President Johnson famously told aides that “if I’ve lost Cronkite, I’ve lost middle America.”  A month later. LBJ stunned America with the news that he would not seek another term and peace talks began shortly after that. There was no Hollywood ending — U.S. combat dragged on for five long years, but the fulcrum had tipped with Cronkite, as the main focus turned to ending the war rather than expanding it. A few years later, Cronkite saw a similar gathering threat to the American body politic in the Watergate scandal, and CBS was alone in devoting two lengthy reports to that abuse of power, well ahead of the competition. Cronkite never lost his journalist’s instincts for thorough reporting, but he also understood something very important, much as his CBS predecessor Edward R. Murrow had shown with Joe McCarthy a generation earlier.

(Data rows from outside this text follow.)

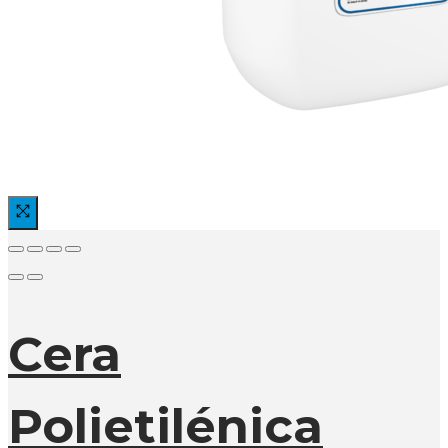
Cera
Polietilénica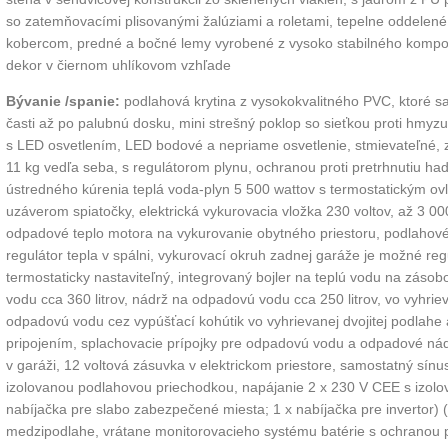
so zatemňovacími plisovanými žalúziami a roletami, tepelne oddelené
kobercom, predné a bočné lemy vyrobené z vysoko stabilného kompozi
dekor v čiernom uhlíkovom vzhľade
Bývanie /spanie:
podlahová krytina z vysokokvalitného PVC, ktoré s
časti až po palubnú dosku, mini strešný poklop so sieťkou proti hmyz
s LED osvetlením, LED bodové a nepriame osvetlenie, stmievateľné, z
11 kg vedľa seba, s regulátorom plynu, ochranou proti pretrhnutiu h
ústredného kúrenia teplá voda-plyn 5 500 wattov s termostatickým 
uzáverom spiatočky, elektrická vykurovacia vložka 230 voltov, až 3 0
odpadové teplo motora na vykurovanie obytného priestoru, podlahové k
regulátor tepla v spálni, vykurovací okruh zadnej garáže je možné reg
termostaticky nastaviteľný, integrovaný bojler na teplú vodu na záso
vodu cca 360 litrov, nádrž na odpadovú vodu cca 250 litrov, vo vyhrie
odpadovú vodu cez vypúšťací kohútik vo vyhrievanej dvojitej podlah
pripojením, splachovacie prípojky pre odpadovú vodu a odpadové nádr
v garáži, 12 voltová zásuvka v elektrickom priestore, samostatný sí
izolovanou podlahovou priechodkou, napájanie 2 x 230 V CEE s izol
nabíjačka pre slabo zabezpečené miesta; 1 x nabíjačka pre invertor) (
medzipodlahe, vrátane monitorovacieho systému batérie s ochranou pr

Cronkite understood that the ultimate role that journalism can be forced to play in democracy is, quite simply, to fight to preserve democracy itself, and that the greatest threat to our republic was when elected leaders choose to lie to the American people. That didn’t mean abandoning the core principles of journalism — aggressive fact finding, which includes first-hand observation and talking to all sides, as Cronkite did on his trip to Vietnam, or an innate sense of fairness and justice. But he knew that journalism was more than rote stenography —parroting the untruths that LBJ and the Pentagon said about the war and finding a political opponent to quote deep down in the story for “balance.” He knew there could be a time when the only way to inform the American people of a higher truth was to step outside the straight jacket of objectivity.

To turn a famous phrase on its head, Cronkite realized there are times when a true journalist does yell “Fire!” in a crowded theater…when there is an actual fire. It is not an easy call to make, but Cronkite did the right thing, displaying real courage. Because of what Cronkite did in 1968, some people who would have perished were able to get out alive.

Walter Cronkite lived on for a long time, long enough to see the consequences when there was no one with his bravery and his journalistic principles in a similar position of influence.

So much has been written about the man, about his rare tone of authority,  , the incredible events that he reported from moon walks to the Kennedy assassination. All those things are true, but they also tend to miss how he was willing to risk all of that because he felt his responsibility to his country and to the truth was more important than his career. That he could make such a choice was the true meaning of Walter Cronkite.

Our world is very different from 1968, and it’s not clear if any one news person could have the amount of influence that Cronkite could have for one night. But, hopefully, on some canvass’s journalists are engaged in a quest for real truth and not an artificially manufactured one, the spirit of Walter Cronkite is still alive.